Problem description: Please reproduce every line of text in the rows below without any changes, leaving the pictures out.

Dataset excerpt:

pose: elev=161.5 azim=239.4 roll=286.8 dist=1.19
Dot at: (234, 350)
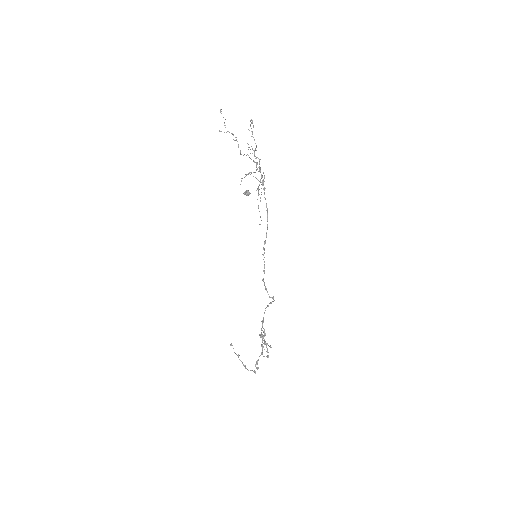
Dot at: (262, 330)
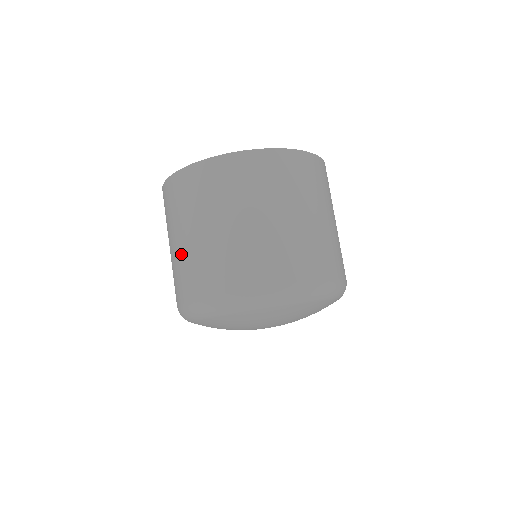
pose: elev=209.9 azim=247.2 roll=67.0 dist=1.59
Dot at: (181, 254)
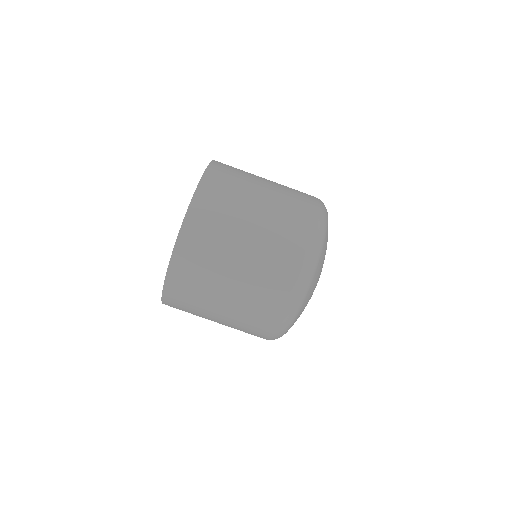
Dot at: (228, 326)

Full solution:
pose: elev=161.5 azim=239.4 roll=286.8 dist=1.19
Dot at: (234, 350)
Dot at: (262, 330)
pose: elev=209.9 azim=247.2 roll=67.0 dist=1.59
Dot at: (181, 254)
Dot at: (228, 326)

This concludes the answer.